Nie przeszedł kontroli, bo według fabuły był przemycany. Ale gdyby przyłapali białego przemycanego do swoich granic, to dopiero byłoby podejrzane – wtedy nie wróciłby nawet na zasadach deportacji. Pod tym względem tekst jest w pełni spójny.

PROZA POLSKA

 

“Zakamarki” – takie SF jest bardzo ciekawe, chociaż znawcą tam nie jestem. Oczywiście nie wszystko było na mój rozumek, ale historia jako całość była naprawdę fajną lekturą. Z chęcią poczytałbym poszerzoną wersję tego opowiadania.

 

“Zrobimy to dla ciebie pojutrze” – największe rozczarowanie, bo kreacja bardzo ciekawa i pierwsza połowa tekstu była bardzo przyjemna, ale fabuła oraz osobisty problem bohatera osłabiły wydźwięk opowieści. Oprócz nieścisłości logicznych, mam wrażenie, że autor rozmywał nieraz obraz ogólnymi wyobrażeniami, zamiast dopracować ostrość. Wyszło nieźle, ale miało potencjał na o wiele więcej. 

 

“Miasto sług” – fantasy które celuje w mocniejsze rejestry, mam na myśli przedstawioną dramaturgię. Sama kreacja całkiem ciekawa, mógłbym poczytać więcej o stworzonym świecie.
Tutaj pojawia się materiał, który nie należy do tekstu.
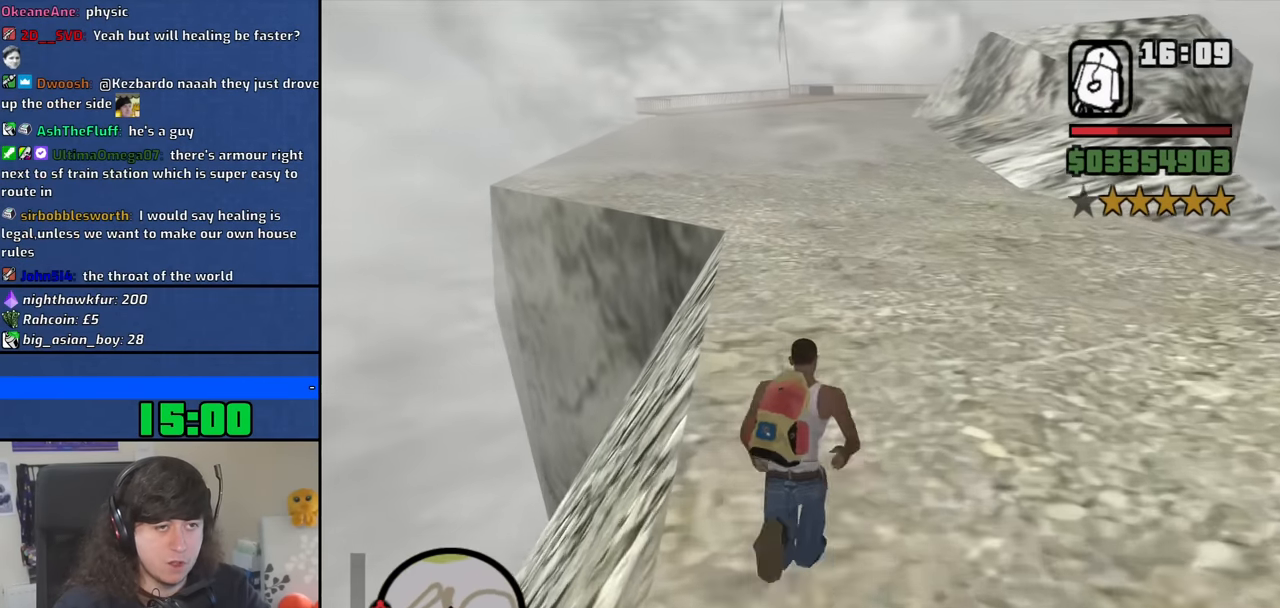
{"keys": ["w"], "mouse": [], "events": [[150, "space", "down"], [183, "space", "up"], [383, "space", "down"], [433, "space", "up"]]}
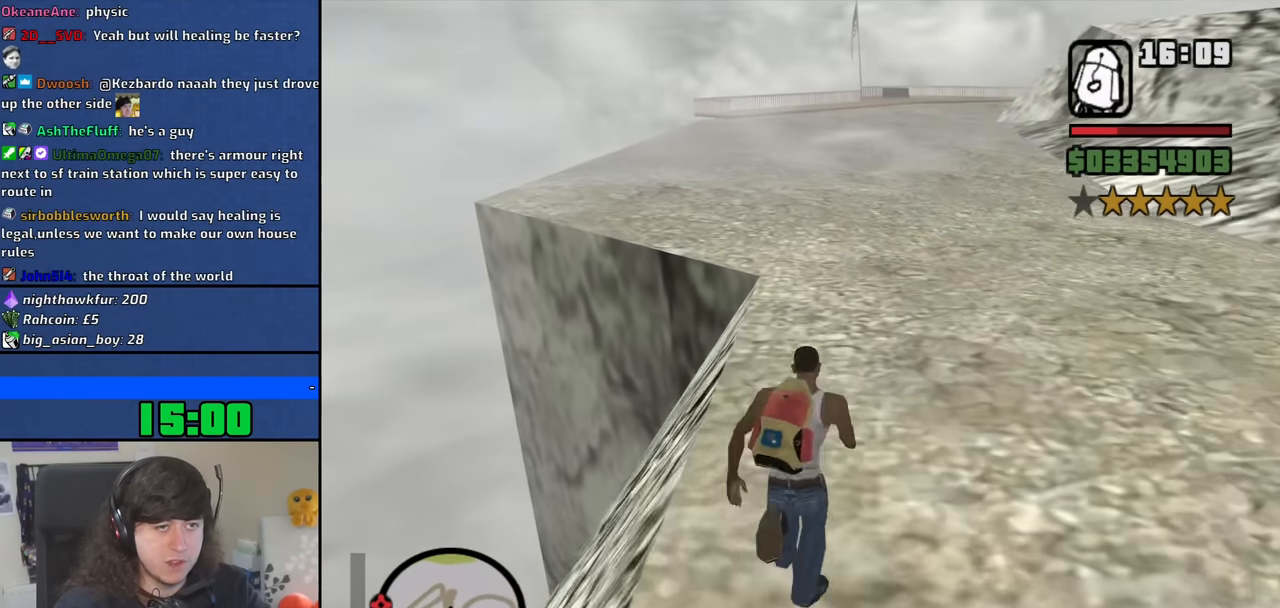
{"keys": ["space", "w"], "mouse": [], "events": [[67, "space", "down"], [167, "space", "up"], [250, "space", "down"], [350, "space", "up"], [483, "space", "down"]]}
Fabuła niezła, sam ciąg zdarzeń mógłby być ciekawiej rozpisany, ale biorąc pod uwagę puentę, wyszło przyzwoicie. Niezła próba opowiedzenia czegoś więcej niż historii pewnego czarnoksiężnika.

 

PROZA ZAGRANICZNA

 

“Babilon” – tematycznie do mnie nie trafiło, ale miało ciekawe elementy. W pewnym sensie dwojaki tekst, który można odczytać na różne sposoby, co należy cenić na plus. Ogólnie trochę wykraczało poza moją ciekawość, ale było niezłe. Może był za krótki? Może to opowiadanie potrzebuje rozwinięcia?

 

“Błogosławieństwa” – opowiastka fantasy, całkiem udany szorcik, ale nic co pamięta się na drugi dzień. Chyba nie zrozumiałem puenty, ale co tam.

 

“Prawo wolnego wypasu” – pokręcone SF ale zdecydowanie udane, lekkie, z humorem oraz wyobraźnią. Zapewne nie wszystko wyłapałem, a tekstu nie zapamiętam na długo, lecz sama lektura była satysfakcjonująca.

 

“Słońce na wygnaniu” – powiedziałbym humoreska o tym opowiadaniu i nie traktowałbym zbyt poważnie. Momentami zabawny, lecz ogólnie średni tekst.

Dość solidny poziom opowiadań. Dla mnie najlepsze “Miasto sług” i “Słońce na wygnaniu”. “Babilon” najsłabiej.